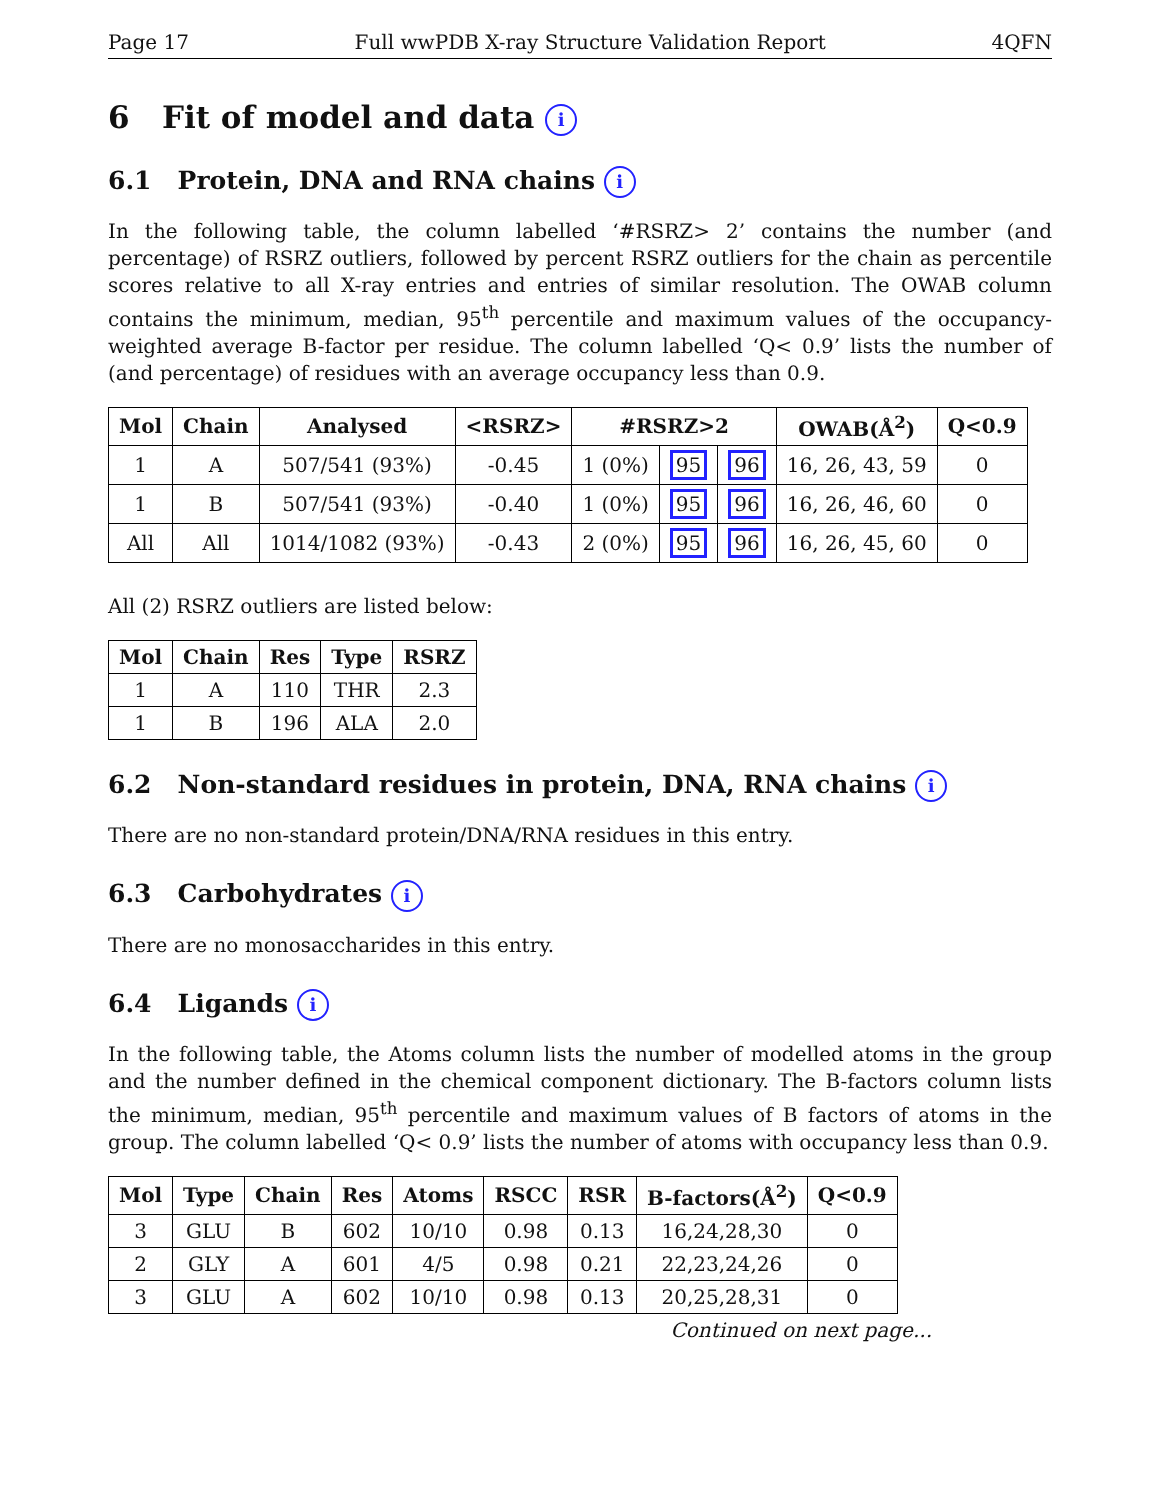Page 17 Full wwPDB X-ray Structure Validation Report 4QFN
6 Fit of model and data i
6.1 Protein, DNA and RNA chains i
In the following table, the column labelled ‘#RSRZ> 2’ contains the number (and percentage) of RSRZ outliers, followed by percent RSRZ outliers for the chain as percentile scores relative to all X-ray entries and entries of similar resolution. The OWAB column contains the minimum, median, 95<sup>th</sup> percentile and maximum values of the occupancy-weighted average B-factor per residue. The column labelled ‘Q< 0.9’ lists the number of (and percentage) of residues with an average occupancy less than 0.9.
| Mol | Chain | Analysed | <RSRZ> | #RSRZ>2 | | | OWAB(Å<sup>2</sup>) | Q<0.9 |
| --- | --- | --- | --- | --- | --- | --- | --- | --- |
| 1 | A | 507/541 (93%) | -0.45 | 1 (0%) | 95 | 96 | 16, 26, 43, 59 | 0 |
| 1 | B | 507/541 (93%) | -0.40 | 1 (0%) | 95 | 96 | 16, 26, 46, 60 | 0 |
| All | All | 1014/1082 (93%) | -0.43 | 2 (0%) | 95 | 96 | 16, 26, 45, 60 | 0 |
All (2) RSRZ outliers are listed below:
| Mol | Chain | Res | Type | RSRZ |
| --- | --- | --- | --- | --- |
| 1 | A | 110 | THR | 2.3 |
| 1 | B | 196 | ALA | 2.0 |
6.2 Non-standard residues in protein, DNA, RNA chains i
There are no non-standard protein/DNA/RNA residues in this entry.
6.3 Carbohydrates i
There are no monosaccharides in this entry.
6.4 Ligands i
In the following table, the Atoms column lists the number of modelled atoms in the group and the number defined in the chemical component dictionary. The B-factors column lists the minimum, median, 95<sup>th</sup> percentile and maximum values of B factors of atoms in the group. The column labelled ‘Q< 0.9’ lists the number of atoms with occupancy less than 0.9.
| Mol | Type | Chain | Res | Atoms | RSCC | RSR | B-factors(Å<sup>2</sup>) | Q<0.9 |
| --- | --- | --- | --- | --- | --- | --- | --- | --- |
| 3 | GLU | B | 602 | 10/10 | 0.98 | 0.13 | 16,24,28,30 | 0 |
| 2 | GLY | A | 601 | 4/5 | 0.98 | 0.21 | 22,23,24,26 | 0 |
| 3 | GLU | A | 602 | 10/10 | 0.98 | 0.13 | 20,25,28,31 | 0 |
Continued on next page...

WORK ORDER:
Filter on the word "residues": copy each matching line from the entries above.

EXERCISE RESPONSE:
In the following table, the column labelled ‘#RSRZ> 2’ contains the number (and percentage) of RSRZ outliers, followed by percent RSRZ outliers for the chain as percentile scores relative to all X-ray entries and entries of similar resolution. The OWAB column contains the minimum, median, 95<sup>th</sup> percentile and maximum values of the occupancy-weighted average B-factor per residue. The column labelled ‘Q< 0.9’ lists the number of (and percentage) of residues with an average occupancy less than 0.9.
6.2 Non-standard residues in protein, DNA, RNA chains i
There are no non-standard protein/DNA/RNA residues in this entry.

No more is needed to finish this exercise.